Book Review of :  March & Feather


"March & Feather," penned by Emma Saska, explores themes of coming-of-age, teenage drama, and a budding romance. The narrative centers on Audra Dunne, a high school student who attends Stony Point Homeschool Academy. The crux of the tale lies in the events that come about when Audra's anonymous online friend, March, relocates to her hometown of Richmond, Virginia, and enrolls in a homeschool co-op. Audra grapples with the typical teen problems of friendship, family, and self-discovery, but now a new issue confronts her: did her anonymous friend become a student at Stony Point Homeschool Academy, or did he enroll at the Hickory Homeschool Co-Op? Will their anonymity survive, now that he lives so close? If it doesn't, will their deep bond endure the transition from virtual to real-life interaction?

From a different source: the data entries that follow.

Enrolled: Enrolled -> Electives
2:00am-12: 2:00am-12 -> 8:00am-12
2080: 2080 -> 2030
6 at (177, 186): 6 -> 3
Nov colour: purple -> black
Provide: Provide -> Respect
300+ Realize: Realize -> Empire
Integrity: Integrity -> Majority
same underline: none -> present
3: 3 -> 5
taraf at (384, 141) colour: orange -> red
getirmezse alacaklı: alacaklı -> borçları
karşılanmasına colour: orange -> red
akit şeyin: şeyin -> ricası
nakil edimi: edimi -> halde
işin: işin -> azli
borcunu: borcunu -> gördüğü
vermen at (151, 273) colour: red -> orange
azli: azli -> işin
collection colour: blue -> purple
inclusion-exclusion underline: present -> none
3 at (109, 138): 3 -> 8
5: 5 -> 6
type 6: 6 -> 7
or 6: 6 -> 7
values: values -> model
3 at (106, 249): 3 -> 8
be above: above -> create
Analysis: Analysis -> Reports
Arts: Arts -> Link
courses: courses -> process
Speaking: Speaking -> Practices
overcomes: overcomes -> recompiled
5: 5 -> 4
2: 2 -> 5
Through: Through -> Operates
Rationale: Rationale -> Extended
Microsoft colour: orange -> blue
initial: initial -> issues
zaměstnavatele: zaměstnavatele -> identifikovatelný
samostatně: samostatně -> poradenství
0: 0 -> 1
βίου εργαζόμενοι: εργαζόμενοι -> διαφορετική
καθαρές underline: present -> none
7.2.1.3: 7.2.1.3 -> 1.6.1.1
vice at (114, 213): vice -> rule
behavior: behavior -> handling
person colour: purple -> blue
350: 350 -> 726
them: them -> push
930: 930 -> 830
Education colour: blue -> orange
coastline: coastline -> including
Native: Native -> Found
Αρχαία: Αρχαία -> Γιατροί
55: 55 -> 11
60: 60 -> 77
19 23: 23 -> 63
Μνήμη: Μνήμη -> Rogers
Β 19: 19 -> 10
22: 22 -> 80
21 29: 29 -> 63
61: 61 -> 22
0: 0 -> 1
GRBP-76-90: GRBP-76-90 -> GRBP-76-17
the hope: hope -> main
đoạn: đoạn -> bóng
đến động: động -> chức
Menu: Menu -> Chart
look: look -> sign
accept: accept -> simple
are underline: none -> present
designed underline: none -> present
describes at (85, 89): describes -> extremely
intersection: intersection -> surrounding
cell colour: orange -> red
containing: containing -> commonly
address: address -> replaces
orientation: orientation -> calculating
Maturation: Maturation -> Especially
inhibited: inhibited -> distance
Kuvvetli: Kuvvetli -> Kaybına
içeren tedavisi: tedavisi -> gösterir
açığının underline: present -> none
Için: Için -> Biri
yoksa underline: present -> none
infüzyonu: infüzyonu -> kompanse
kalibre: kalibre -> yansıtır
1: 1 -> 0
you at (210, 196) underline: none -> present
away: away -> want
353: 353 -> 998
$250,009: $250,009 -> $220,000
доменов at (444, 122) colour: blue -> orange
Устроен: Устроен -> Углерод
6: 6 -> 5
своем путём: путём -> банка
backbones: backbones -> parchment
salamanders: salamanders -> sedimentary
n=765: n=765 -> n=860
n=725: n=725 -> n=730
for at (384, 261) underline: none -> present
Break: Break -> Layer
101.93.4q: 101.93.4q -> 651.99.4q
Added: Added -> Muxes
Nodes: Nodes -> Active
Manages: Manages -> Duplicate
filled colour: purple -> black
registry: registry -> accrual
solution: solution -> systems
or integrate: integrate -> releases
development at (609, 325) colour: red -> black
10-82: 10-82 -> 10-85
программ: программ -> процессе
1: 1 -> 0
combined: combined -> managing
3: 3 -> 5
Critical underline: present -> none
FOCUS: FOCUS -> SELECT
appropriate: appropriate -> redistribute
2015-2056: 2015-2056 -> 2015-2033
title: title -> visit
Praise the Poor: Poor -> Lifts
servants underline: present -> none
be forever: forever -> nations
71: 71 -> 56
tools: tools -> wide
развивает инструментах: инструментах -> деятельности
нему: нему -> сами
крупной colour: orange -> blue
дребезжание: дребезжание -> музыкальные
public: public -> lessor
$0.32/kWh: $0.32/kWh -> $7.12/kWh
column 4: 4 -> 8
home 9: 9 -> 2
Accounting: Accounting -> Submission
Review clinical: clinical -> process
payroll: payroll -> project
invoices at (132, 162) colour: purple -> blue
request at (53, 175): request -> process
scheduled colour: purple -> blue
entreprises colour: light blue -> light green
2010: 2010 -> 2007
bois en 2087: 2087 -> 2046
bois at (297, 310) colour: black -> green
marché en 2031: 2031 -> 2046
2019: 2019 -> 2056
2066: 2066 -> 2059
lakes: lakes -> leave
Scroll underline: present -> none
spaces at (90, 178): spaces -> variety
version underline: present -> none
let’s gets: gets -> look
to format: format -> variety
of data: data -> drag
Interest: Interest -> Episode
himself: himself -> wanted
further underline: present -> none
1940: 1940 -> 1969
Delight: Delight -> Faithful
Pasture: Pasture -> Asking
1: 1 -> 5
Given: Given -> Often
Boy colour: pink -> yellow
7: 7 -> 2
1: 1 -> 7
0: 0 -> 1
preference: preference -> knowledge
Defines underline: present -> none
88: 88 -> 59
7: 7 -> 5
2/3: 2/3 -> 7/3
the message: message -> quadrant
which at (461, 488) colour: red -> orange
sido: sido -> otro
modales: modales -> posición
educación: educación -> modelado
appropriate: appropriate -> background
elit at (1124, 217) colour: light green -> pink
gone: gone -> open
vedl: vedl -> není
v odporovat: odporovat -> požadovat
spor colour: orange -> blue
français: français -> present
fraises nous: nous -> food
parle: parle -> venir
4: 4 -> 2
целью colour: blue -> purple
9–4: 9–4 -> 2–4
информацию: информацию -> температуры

 Audra knows very little about her anonymous friend, March. She believes he's probably a high school senior or junior with a couple of siblings. Will March, as he goes by online, match her adolescent imagined version of what he is like in the flesh? They have texted a lot, but their conversations revolve around school and friends. March knows Audra as Feather. When March moves to Audra's town of Richmond, Virginia, she becomes fixated on uncovering his true identity. To facilitate her desire to know who "March" is, Audra enlists the help of friends as she delves into her quest to unveil his identity. Some of her friends become teenage sleuths searching for clues about who March is. One clue that Audra feels is important is music from Fleetwood Mac.

 As you read "March & Feather," – you will discover much about co-op homeschooling. The large degree of knowledge displayed by the author regarding co-op's homeschools gave me the impression that Saska had probably attended one or had children in one. She writes in the novel about the trips that the fictional co-op sponsors, places like Williamsburg – even naming restaurants at the historical park. Audra's co-op offered specialized classes, such as math or science, and extracurricular activities like drama, vocal ensemble, and sports teams in a campus setting. The addition of social interaction in the co-op made it very appealing to homeschoolers.

 Audra begins receiving chats from March about a girl he finds unkind at the co-op he attends. She ponders who this person might be. If she could figure out who he is talking about. It would be a significant clue in discovering March's identity. The story is abundant with teenage chatter. If you have adolescents, the natural banter will authentically mirror their real-life dialogues.

The problem with her story is the many mentions of food – you'll find yourself heading to the kitchen for a snack after each chapter. The tale is a sweet story about an adolescent girl and her anonymous online friend who become much more. Saska uses humor and her insight into both the male and female psyches to bring to light this delightful tale.  I highly suggest this book for young adult fans looking for a moving and captivating journey into personal development and relationships.

Reviewed by: Paula C.

About Emma Saska


Emma Saska is a graduate of Asbury University with a degree in creative writing and history. She spends her days working for a children's publisher and her nights devouring and creating stories. When she's not surrounding herself with books, Emma likes to bake, explore museums, find the best pie shops in the country, and clown over Taylor Swift conspiracy theories. She lives in New York City with her dog, Ivy Jean.